Run through the records and, wherever a line holds the word "growth", return that line.

####

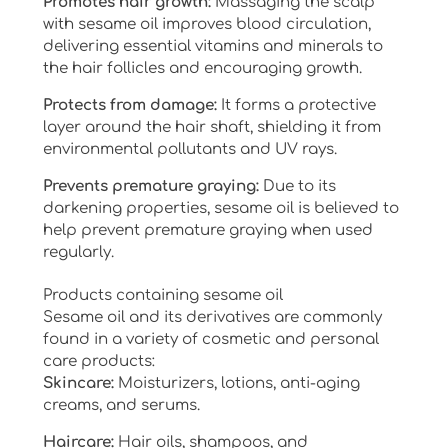
Promotes hair growth:
Massaging the scalp
with sesame oil improves blood circulation,
delivering essential vitamins and minerals to
the hair follicles and encouraging growth.
Protects from damage:
It forms a protective
layer around the hair shaft, shielding it from
environmental pollutants and UV rays.
Prevents premature graying:
Due to its
darkening properties, sesame oil is believed to
help prevent premature graying when used
regularly.
Products containing sesame oil
Sesame oil and its derivatives are commonly
found in a variety of cosmetic and personal
care products:
Skincare:
Moisturizers, lotions, anti-aging
creams, and serums.
Haircare:
Hair oils, shampoos, and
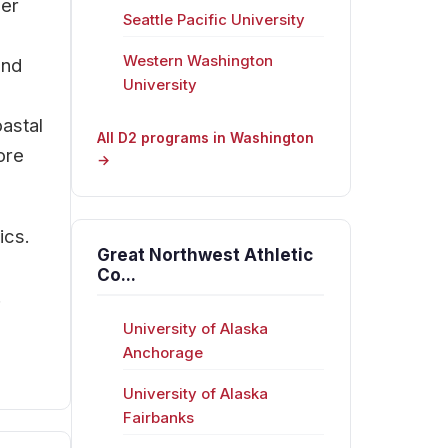
eer
Seattle Pacific University
Western Washington
and
University
oastal
All D2 programs in Washington
ore
→
ics.
Great Northwest Athletic
Co...
.
University of Alaska
Anchorage
University of Alaska
Fairbanks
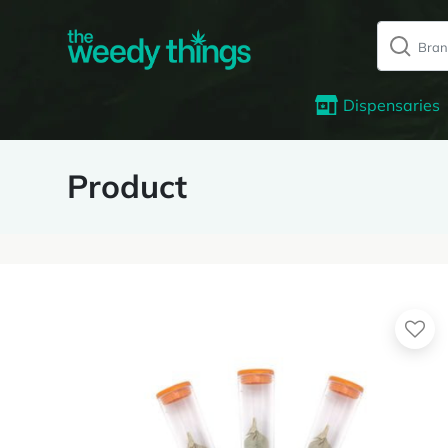
Dispensaries
Product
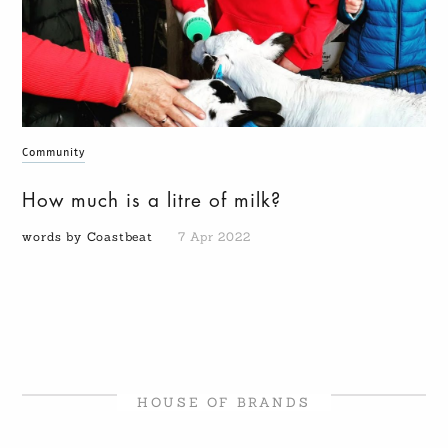
Community
How much is a litre of milk?
words by Coastbeat
7 Apr 2022
HOUSE OF BRANDS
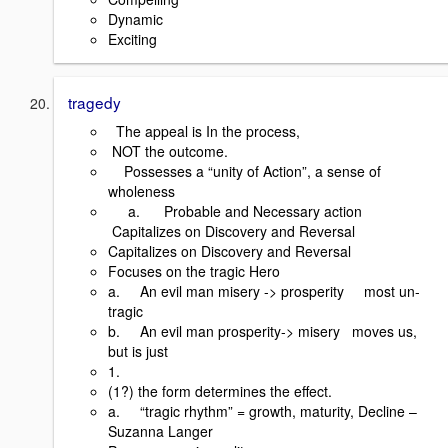
Dynamic
Exciting
tragedy
The appeal is In the process,
NOT the outcome.
Possesses a “unity of Action”, a sense of
wholeness
a. Probable and Necessary action
Capitalizes on Discovery and Reversal
Capitalizes on Discovery and Reversal
Focuses on the tragic Hero
a. An evil man misery -> prosperity most un-
tragic
b. An evil man prosperity-> misery moves us,
but is just
1.
(1?) the form determines the effect.
a. “tragic rhythm” = growth, maturity, Decline –
Suzanna Langer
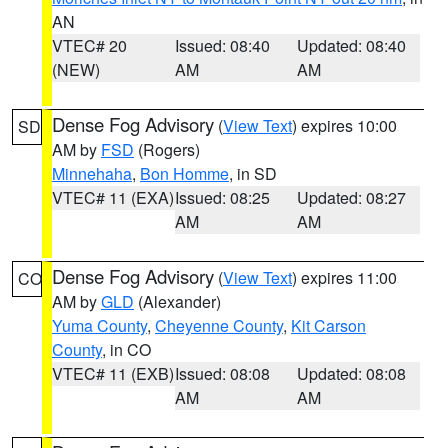
AN
VTEC# 20
Issued: 08:40
Updated: 08:40
(NEW)
AM
AM
Dense Fog Advisory
(
View Text
) expires 10:00
SD
AM by
FSD
(Rogers)
Minnehaha
,
Bon Homme
, in SD
VTEC# 11 (EXA)
Issued: 08:25
Updated: 08:27
AM
AM
Dense Fog Advisory
(
View Text
) expires 11:00
CO
AM by
GLD
(Alexander)
Yuma County
,
Cheyenne County
,
Kit Carson
County
, in CO
VTEC# 11 (EXB)
Issued: 08:08
Updated: 08:08
AM
AM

####

Task solution:
Promotes hair growth:
the hair follicles and encouraging growth.
a. “tragic rhythm” = growth, maturity, Decline –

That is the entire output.